In the text on autophagy biomarkers:
(a) How many AJCC stage I melanomas did the three initial cohorts comprise, and where were they from?
(b) What served as the inbuilt control when assessing AMBRA1 and loricrin in the epidermis overlying the melanoma?
(c) What hazard ratio for melanoma recurrence did the high-risk AMLo expression pattern carry in the multivariate analysis?

──────── SELECTED EXTRACT ────────

Immunohistochemistry for MMP14 showing membranous staining intensity grade 3 in a cell line
Immunohistochemistry for MMP14 in a squamous carcinoma showing membranous and stromal overexpression
Autophagy Biomarkers
Autophagy is a self-degradative process that plays a role in removing misfolded or aggregated proteins and clearing damaged organelles. In cancer, autophagy is generally thought of as a promoting mechanism improving the survival of cancer cells by recycling nutrients, although its deregulation has been linked to non-apoptotic cell death. Strategies for both inhibiting and promoting apoptosis were therefore developed as potential cancer therapies. In this chapter, an interesting translational ongoing study in early stage cutaneous melanoma, including those arising in the head and neck, will be described (Fig. 1.3). The combination of an autophagy marker, Epidermal Autophagy and Beclin 1 Regulator 1 (AMBRA 1) and a cornified envelope differentiation marker, loricrin was used, where the biomarker expression was studied not in the tumour but in the overlying epidermis [18]. Most cases of cutaneous melanoma, including those in the head and neck, are diagnosed at an early stage. Detection and surgical excision results in high cure rates. Nevertheless, a small subset of patients with AJCC stage I disease progress and die from their disease. Initially three cohorts comprising a total of 455 AJCC stage I melanomas from the north east of England were studied. Immunohistochemistry for AMBRA1 and loricrin expression was validated and used to assess loss or downregulation of the markers in the epidermis overlying the melanoma, using adjacent non-tumour epidermis as an inbuilt control. The data indicate that the use of both markers in combination can stratify stage I patients at high and low risk of progression. In multivariate analysis of combined validation cohorts, the high-risk AMBRA1/loricrin (AMLo) expression pattern carried a HR of 3.89 (95% CI 1.8–8.41, P < 0.001) of melanoma recurrence [18]. The aim of our ongoing study is to validate AMLo in several large international cohorts using digital pathology and consensus scoring in order to develop an accredited test. Preliminary data suggest that such a test may be able to replace sentinel node biopsy in early stage melanoma, avoiding an invasive and expensive investigation.

──────── DATASET ENTRIES ────────

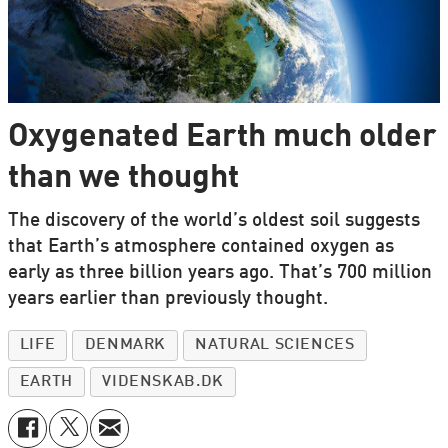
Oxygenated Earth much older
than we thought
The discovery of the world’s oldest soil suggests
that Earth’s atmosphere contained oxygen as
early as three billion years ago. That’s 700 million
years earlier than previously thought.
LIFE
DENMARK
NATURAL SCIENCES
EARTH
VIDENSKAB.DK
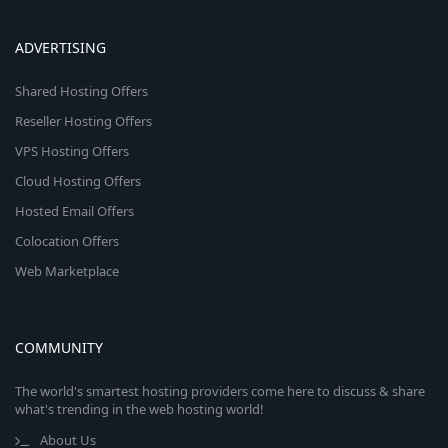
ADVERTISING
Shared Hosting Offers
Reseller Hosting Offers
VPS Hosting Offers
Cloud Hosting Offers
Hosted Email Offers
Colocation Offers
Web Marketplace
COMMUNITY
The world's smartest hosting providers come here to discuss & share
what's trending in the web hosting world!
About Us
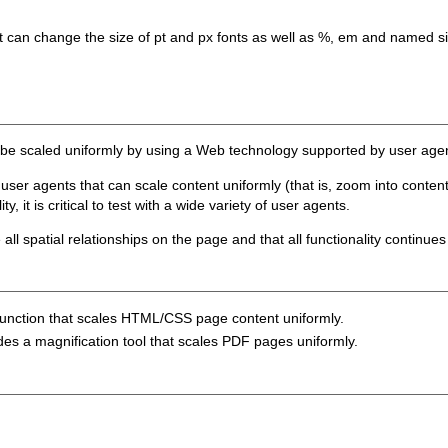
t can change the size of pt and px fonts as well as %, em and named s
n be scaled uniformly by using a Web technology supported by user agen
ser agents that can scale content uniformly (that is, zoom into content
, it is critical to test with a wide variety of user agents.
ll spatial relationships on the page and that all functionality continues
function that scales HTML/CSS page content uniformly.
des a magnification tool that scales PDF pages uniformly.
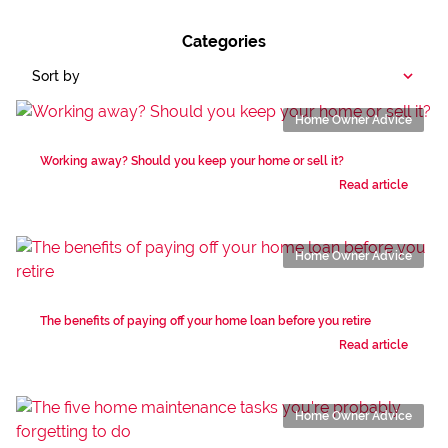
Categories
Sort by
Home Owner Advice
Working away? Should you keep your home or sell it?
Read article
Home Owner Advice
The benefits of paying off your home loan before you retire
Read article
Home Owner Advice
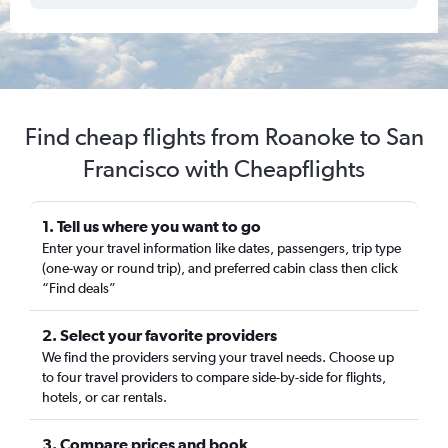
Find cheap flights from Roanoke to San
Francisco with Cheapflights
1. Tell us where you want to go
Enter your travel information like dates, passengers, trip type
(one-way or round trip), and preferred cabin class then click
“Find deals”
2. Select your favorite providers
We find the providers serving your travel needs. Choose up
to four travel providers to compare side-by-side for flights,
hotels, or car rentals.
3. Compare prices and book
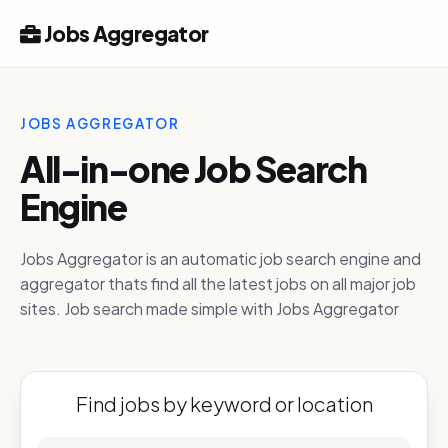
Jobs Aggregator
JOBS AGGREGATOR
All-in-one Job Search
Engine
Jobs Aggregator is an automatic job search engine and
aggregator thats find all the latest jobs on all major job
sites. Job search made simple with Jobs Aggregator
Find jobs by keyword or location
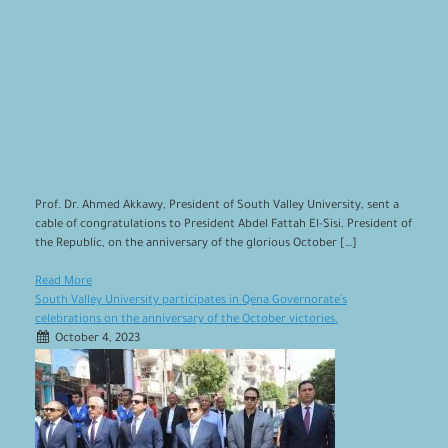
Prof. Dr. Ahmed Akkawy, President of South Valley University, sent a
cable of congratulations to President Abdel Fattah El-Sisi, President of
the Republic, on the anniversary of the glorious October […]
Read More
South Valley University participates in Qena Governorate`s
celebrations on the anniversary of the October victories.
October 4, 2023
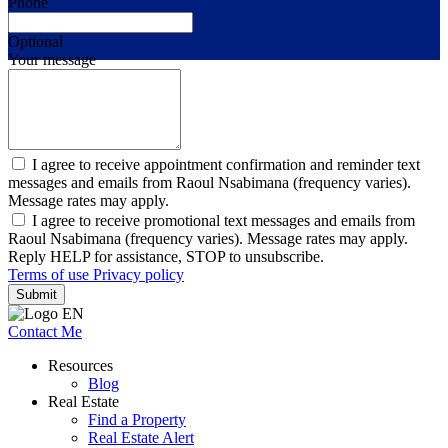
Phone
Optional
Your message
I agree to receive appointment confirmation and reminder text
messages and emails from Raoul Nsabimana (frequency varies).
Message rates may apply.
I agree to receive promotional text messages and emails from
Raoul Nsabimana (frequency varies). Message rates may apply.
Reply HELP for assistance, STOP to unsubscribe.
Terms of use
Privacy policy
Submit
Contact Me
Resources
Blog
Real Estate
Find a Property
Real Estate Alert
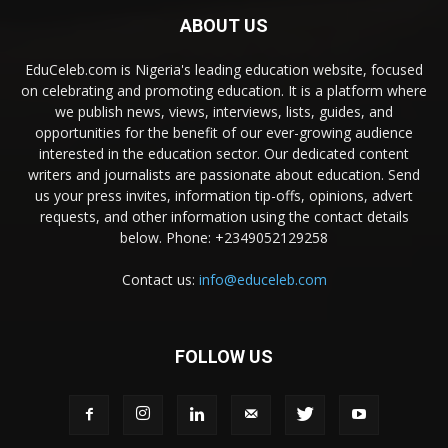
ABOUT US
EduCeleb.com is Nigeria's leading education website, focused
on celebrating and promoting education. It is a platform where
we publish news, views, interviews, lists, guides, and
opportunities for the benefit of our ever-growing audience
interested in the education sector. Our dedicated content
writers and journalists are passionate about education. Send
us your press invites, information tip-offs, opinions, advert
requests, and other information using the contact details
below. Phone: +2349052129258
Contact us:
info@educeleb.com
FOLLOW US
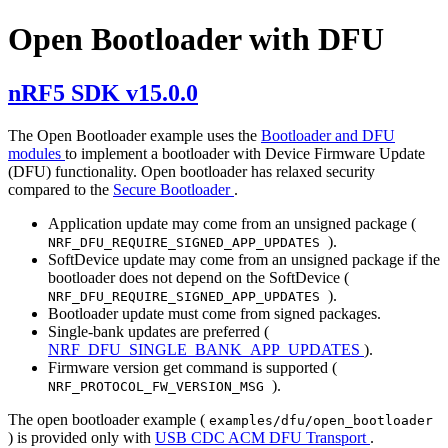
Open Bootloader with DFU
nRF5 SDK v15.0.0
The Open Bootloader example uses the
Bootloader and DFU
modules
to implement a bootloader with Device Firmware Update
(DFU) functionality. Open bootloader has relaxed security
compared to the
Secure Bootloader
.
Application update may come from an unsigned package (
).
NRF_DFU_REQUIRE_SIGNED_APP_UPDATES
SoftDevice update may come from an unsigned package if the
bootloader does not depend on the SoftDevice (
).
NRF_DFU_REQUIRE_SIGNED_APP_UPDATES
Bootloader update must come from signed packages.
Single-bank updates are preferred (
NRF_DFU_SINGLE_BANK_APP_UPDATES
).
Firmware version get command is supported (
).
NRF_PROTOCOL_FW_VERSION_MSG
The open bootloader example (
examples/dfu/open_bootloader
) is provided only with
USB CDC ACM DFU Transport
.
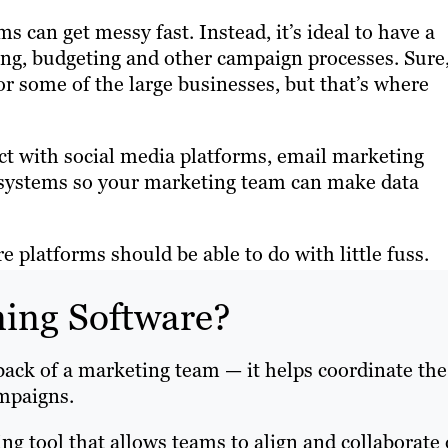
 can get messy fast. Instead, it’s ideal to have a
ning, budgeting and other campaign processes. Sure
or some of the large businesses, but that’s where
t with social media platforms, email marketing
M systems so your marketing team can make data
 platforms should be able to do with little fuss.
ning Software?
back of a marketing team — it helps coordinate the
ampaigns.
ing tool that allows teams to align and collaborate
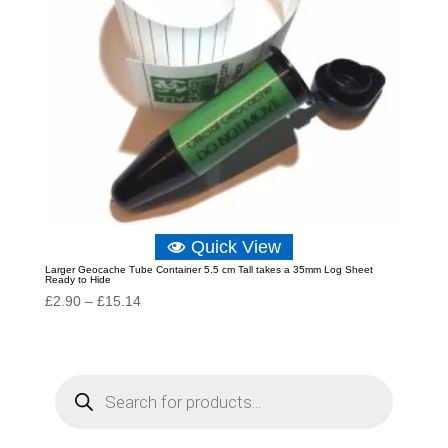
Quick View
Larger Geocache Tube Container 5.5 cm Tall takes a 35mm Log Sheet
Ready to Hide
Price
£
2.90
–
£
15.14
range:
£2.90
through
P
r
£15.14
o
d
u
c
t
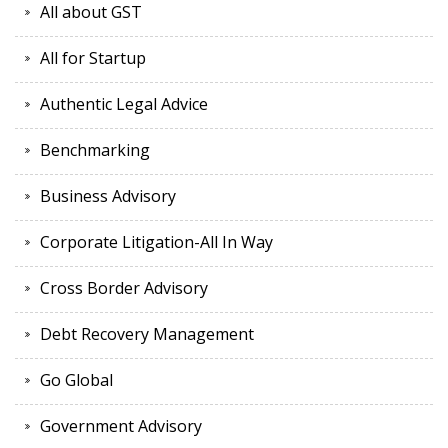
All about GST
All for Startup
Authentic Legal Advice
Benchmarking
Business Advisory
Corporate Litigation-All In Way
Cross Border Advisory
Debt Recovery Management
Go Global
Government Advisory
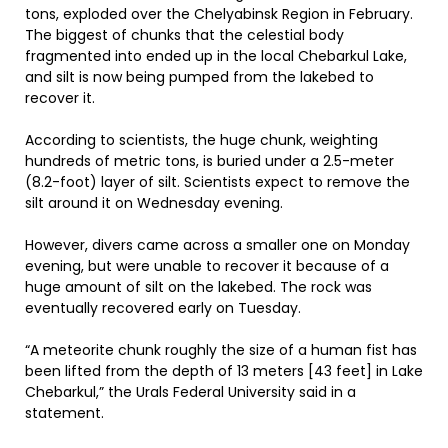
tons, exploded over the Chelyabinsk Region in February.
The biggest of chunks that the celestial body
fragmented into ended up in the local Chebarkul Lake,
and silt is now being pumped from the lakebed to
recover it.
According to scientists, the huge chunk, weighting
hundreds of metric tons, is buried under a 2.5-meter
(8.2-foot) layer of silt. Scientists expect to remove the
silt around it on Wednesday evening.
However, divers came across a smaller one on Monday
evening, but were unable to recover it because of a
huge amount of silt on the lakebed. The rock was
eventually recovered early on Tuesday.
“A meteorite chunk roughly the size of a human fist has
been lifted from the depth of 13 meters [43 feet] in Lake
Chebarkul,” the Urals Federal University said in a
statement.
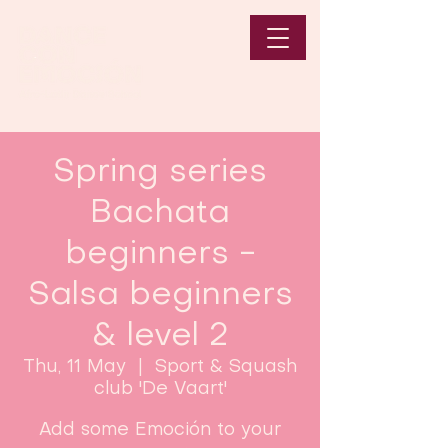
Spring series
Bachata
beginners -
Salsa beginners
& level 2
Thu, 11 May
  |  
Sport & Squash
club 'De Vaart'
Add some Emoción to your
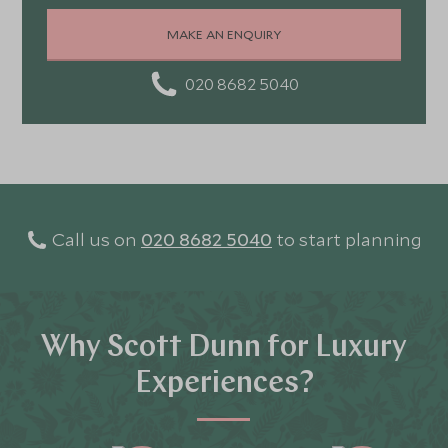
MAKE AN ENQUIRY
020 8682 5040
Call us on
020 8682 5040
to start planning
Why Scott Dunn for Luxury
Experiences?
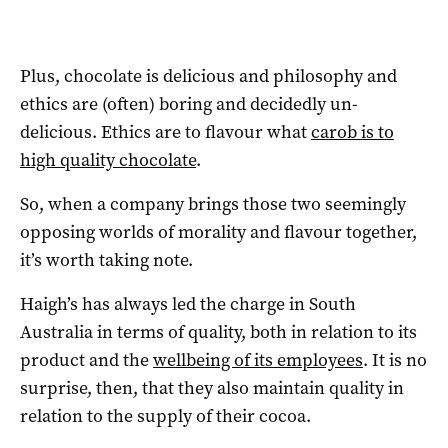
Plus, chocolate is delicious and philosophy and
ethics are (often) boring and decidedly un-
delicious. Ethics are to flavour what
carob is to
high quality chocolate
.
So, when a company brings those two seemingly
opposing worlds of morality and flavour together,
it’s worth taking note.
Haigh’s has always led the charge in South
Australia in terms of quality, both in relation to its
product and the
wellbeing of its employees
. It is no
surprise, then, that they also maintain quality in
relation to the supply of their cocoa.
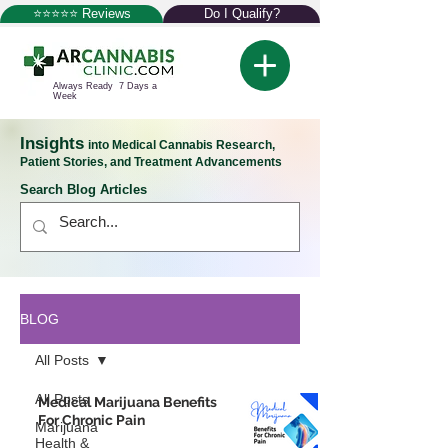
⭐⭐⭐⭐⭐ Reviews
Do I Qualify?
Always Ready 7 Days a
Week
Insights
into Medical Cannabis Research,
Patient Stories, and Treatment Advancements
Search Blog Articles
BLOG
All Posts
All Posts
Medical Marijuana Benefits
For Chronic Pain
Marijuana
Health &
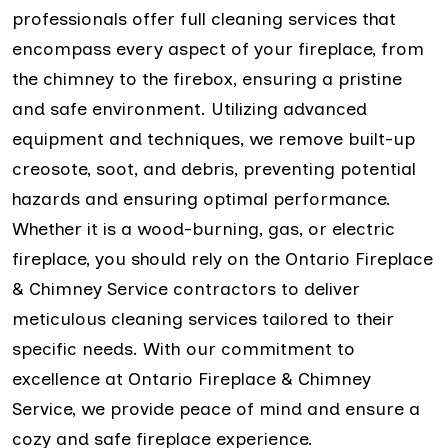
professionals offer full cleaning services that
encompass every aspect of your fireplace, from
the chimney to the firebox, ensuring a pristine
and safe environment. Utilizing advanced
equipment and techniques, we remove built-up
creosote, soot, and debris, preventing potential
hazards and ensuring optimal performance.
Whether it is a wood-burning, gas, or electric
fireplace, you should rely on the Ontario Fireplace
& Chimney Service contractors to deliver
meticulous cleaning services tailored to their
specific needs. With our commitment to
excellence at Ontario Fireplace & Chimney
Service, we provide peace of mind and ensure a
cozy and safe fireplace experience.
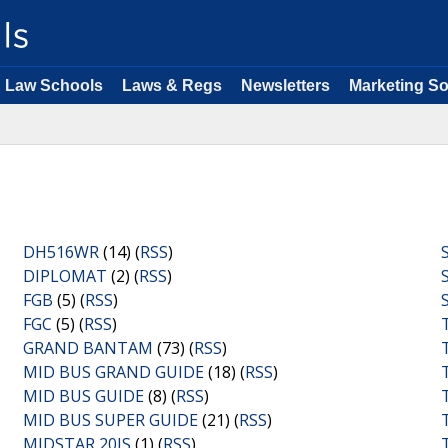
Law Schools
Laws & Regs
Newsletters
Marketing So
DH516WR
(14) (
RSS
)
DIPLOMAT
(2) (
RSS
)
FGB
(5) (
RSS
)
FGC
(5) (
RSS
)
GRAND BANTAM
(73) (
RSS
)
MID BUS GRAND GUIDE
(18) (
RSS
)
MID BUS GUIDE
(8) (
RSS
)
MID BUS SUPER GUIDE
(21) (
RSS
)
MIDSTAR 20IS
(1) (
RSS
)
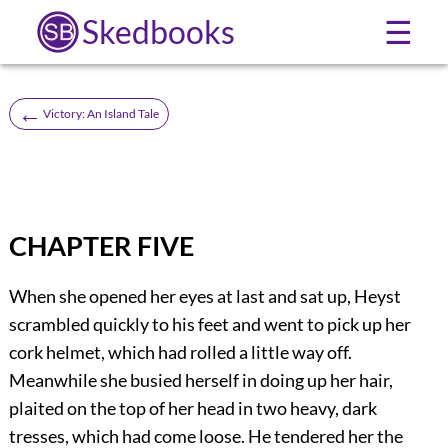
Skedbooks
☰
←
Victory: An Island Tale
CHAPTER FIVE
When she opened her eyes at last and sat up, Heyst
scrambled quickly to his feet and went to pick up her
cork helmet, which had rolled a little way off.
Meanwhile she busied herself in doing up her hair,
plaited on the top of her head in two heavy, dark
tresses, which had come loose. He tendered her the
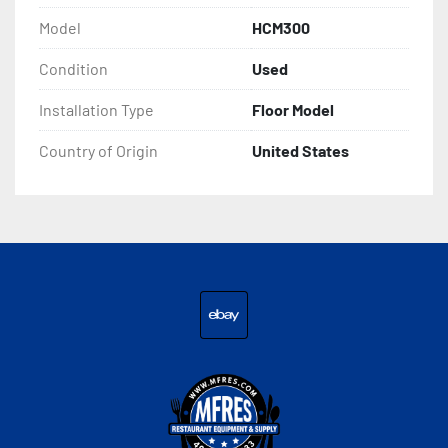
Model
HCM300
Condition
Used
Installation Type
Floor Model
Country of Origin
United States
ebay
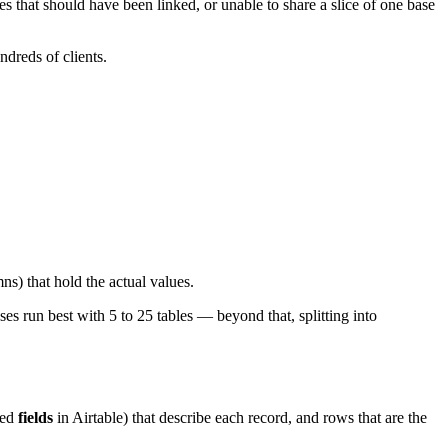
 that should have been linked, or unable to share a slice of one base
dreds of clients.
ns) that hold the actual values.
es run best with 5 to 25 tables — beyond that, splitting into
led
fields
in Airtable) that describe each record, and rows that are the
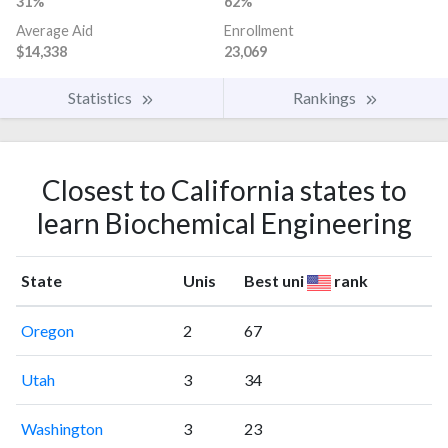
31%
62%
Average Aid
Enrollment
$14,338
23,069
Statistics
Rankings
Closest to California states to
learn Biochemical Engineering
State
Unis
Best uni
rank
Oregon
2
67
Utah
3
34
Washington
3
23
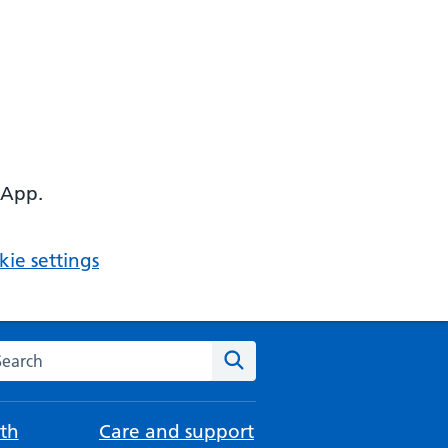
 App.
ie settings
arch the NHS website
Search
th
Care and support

────────

=== WRITTEN RESPONSE ===
(a) 455 melanomas, from the north east of England.
(b) Adjacent non-tumour epidermis.
(c) An HR of 3.89 (95% CI 1.8–8.41, P < 0.001).